> JOB ITEM
Locate the line that contains "## The default" in the entries below, then repeat it and every following line through the line that contains "this page. We", exactly, and no others.

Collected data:
((
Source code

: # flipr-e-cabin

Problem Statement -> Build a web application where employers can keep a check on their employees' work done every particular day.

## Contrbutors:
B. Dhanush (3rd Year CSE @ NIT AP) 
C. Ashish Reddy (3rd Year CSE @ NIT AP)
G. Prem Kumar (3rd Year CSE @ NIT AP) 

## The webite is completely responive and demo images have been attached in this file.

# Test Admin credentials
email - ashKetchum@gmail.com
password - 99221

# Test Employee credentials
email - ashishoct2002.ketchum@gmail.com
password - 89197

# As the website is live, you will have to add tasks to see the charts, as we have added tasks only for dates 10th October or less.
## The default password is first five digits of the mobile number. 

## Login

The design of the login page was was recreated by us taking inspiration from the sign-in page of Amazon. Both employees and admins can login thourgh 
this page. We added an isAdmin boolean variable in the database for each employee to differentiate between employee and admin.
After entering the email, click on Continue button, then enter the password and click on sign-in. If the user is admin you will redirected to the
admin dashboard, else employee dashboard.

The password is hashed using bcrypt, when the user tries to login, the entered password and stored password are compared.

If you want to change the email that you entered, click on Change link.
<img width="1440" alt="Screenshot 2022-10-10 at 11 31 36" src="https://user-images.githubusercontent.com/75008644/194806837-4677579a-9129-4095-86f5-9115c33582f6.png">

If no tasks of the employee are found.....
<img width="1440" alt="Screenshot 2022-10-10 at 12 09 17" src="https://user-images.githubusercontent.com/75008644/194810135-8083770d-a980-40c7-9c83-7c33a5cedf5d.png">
))
> SOLUTION BELOW
## The default password is first five digits of the mobile number. 

## Login

The design of the login page was was recreated by us taking inspiration from the sign-in page of Amazon. Both employees and admins can login thourgh 
this page. We added an isAdmin boolean variable in the database for each employee to differentiate between employee and admin.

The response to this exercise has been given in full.